Now, we are ready to use Python with Power BI. Python is used for two tasks in Power BI: to import and manipulate data, and to produce data visualizations.
Loading Data
Importing data into Power BI is fairly simple. In Power BI select Home -> Get Data -> Other -> Python script. The Python scripting window opens and you can enter your code. I will import the ever popular iris dataset formatted as a CSV file with headers.
After you click OK, close the query window and the data will be loaded. The key point here is that you have all of the power of Python at your disposal to perform data engineering tasks as well as Power BI’s query editor. Following is a Power BI report showing the loaded data.
Sample of loaded Iris data
Data Visualization
For the data visualization I am going to display a correlation plot and a box plot. The box plot will be based on the Sepal.Length. To create the visualization, place a Python Visual on the canvas.
The Python script editor will be displayed. Select the fields to include in the visual. Power BI will create the necessary code stub to make Power BI data available as a dataset inside of the visual. Import any additional libraries and write the required code to produce the visualization. The results of your Python code must produce a visualization or an exception will occur.
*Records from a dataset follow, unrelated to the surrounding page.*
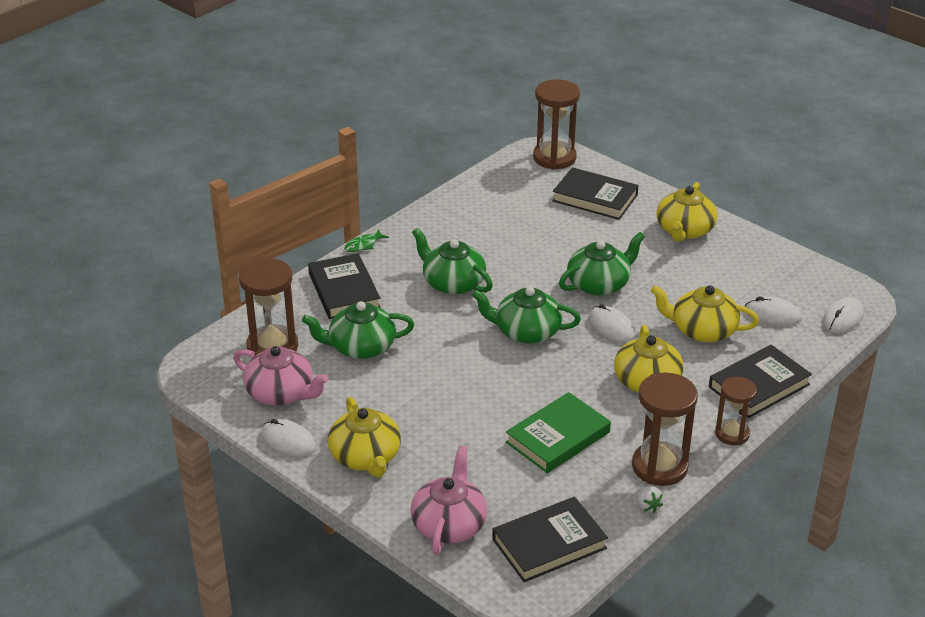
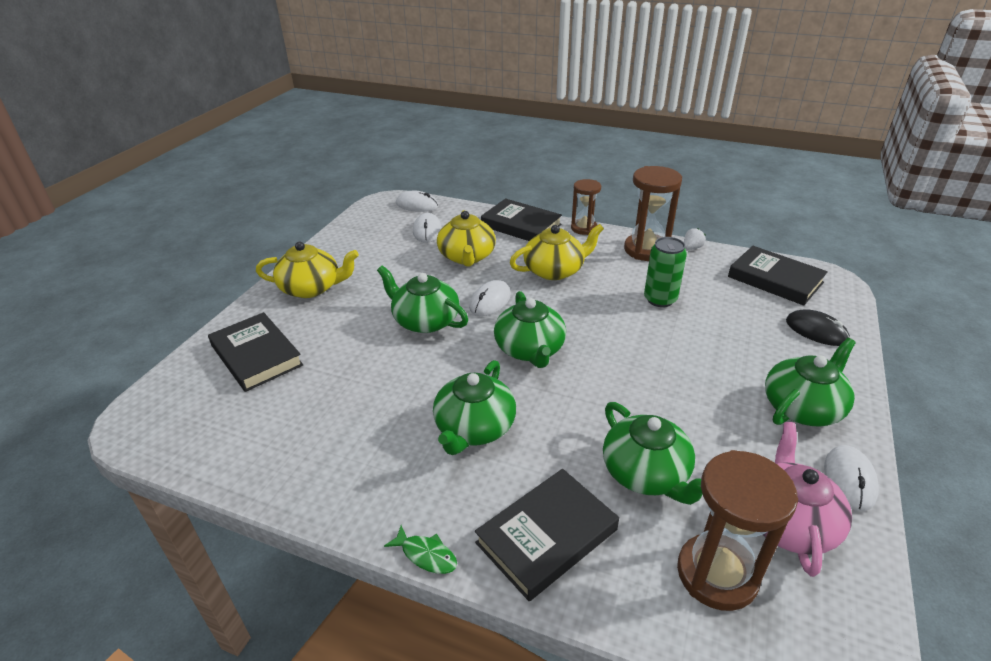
camera: 110 degrees left, 0 degrees up
yellow teapot [328,397,401,478] -> green teapot [765,338,856,427]
pink teapot [410,446,487,555] -> black mouse [786,309,850,346]
green book [506,392,611,473] -> green can [644,237,687,307]
brown hourglass [533,79,580,170] -> none
black book [552,167,639,220] -> black book turned 45 degrees counterclockwise [208,312,303,392]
Here is the code for the correlation plot visual:
#############################################
# Import require modules
import seaborn as sns
import matplotlib.pyplot as plt
# Create correlation plot
sns.pairplot(dataset, hue = “Species”)
plt.show()
#############################################
Here is the code for the box plot visual:
#############################################
# Import required libraries
import seaborn as sns
import matplotlib.pyplot as plt
# Define plot aesthetics
sns.set_style(“darkgrid”)
sns.set_context(“notebook”, font_scale=1.2)
# Create box plot
sns.boxplot(data=dataset, x=”Species”, y = “Petal.Length”, hue=”Species” )
plt.show()
##############################################
Results
In the final result, a slicer has also been placed on the canvas. The slicer will interact with the Python visuals to provide filtering. Below is the completed report. Species is being used as a slicer and only versicolor and virginica have been selected. This is reflected in the Python visuals.
Summary
This is a simple example of what can be done when Python is integrated with Power BI. Controls from the Power BI marketplace could have been used to build the example; however, it is the increase in overall capabilities and flexibility provided via this integration, which allows the development more complex data engineering and advanced analytic solutions.